[JURIST] Amnesty International (AI) [official website] on Wednesday criticized the Cuban legal system [report, PDF], stating that the government’s restrictions on freedom of expression create a “climate of fear” among journalists and activists. The report claims that the Cuban legal system allows the government to restrict content provided to the media [press release] and to use the restricted content to prosecute hundreds of dissidents. AI said that Cuba’s criminal code is vague and can easily be interpreted in a way that infringes fundamental freedoms. The report stated that the laws, which are used to curb legitimate expression of opinion and dissent, are coupled with a corrupt police force and a biased judiciary, leading to several arbitrary arrests and convictions.
The current legal framework and the way in which it is enforced by the authorities seriously limits freedom of expression. … People continue to face unfounded criminal prosecution, as well as harassment and intimidation by state security and police officials, for expressing and distributing information or opinions critical of the government. Unlawful restrictions on freedom of expression are underpinned by other restrictions on human rights, such as the rights to freedom of association, of peaceful assembly and of movement. Arbitrary detention, interrogations and warnings at police stations, and other forms of temporary arrests are frequently used by the authorities to intimidate individuals critical of the prevailing state system. … The judiciary is neither independent nor impartial and allows criminal proceedings to be brought against those critical of the government as a mechanism to prevent, deter or punish them for expressing dissenting views. The complicity of the state judicial system in prosecuting government critics, often in summary trials that fail to meet international fair trial standards has a profound chilling effect on freedom of expression, association and peaceful assembly.
The state-run media has a monopoly over broadcast media and the press, as private ownership of mass media is prohibited under the Cuban constitution. To circumvent the private media blockade, many Cubans rely the Internet and new communications technologies to express ideas and opinions. These technologies are less regulated by the government, allowing Cubans to receive and impart information for which they would otherwise be prosecuted. Several small independent press agencies still operate within Cuba illegally but are regularly facing prosecution for news that goes against the government’s grain.

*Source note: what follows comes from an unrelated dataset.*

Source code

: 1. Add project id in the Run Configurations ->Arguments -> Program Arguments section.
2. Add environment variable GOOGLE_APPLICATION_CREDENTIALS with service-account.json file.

The report follows a statement released by AI in March urging the Cuban authorities [JURIST report] to “revoke laws that restrict freedom of expression, assembly and association and to release all dissidents unfairly detained by the authorities.” Also in March, the US State Department [official website] criticized Cuba for interfering with the right to privacy in its 2009 Country Reports on Human Rights Practices [materials; JURIST report]. In November, Human Rights Watch (HRW) [advocacy website] released a report [text, PDF; JURIST report] claiming that the Cuban government continued to repress dissidents and violate fundamental civil liberties of Cubans, and resorted to imposing short-term imprisonment measures to elude international critique. According to a February 2009 report by the Cuban Commission on Human Rights and National Reconciliation (CCDHRN) [El Pais backgrounder, in Spanish], the number of political prisoners in Cuba had declined [JURIST report] from 234 in January 2008 to 205, while the number of brief detentions had increased. In 2008, Cuba was ranked 170th in the eighth annual Worldwide Index of Press Freedom [JURIST report] issued by Reporters Without Borders (RWB) [advocacy website].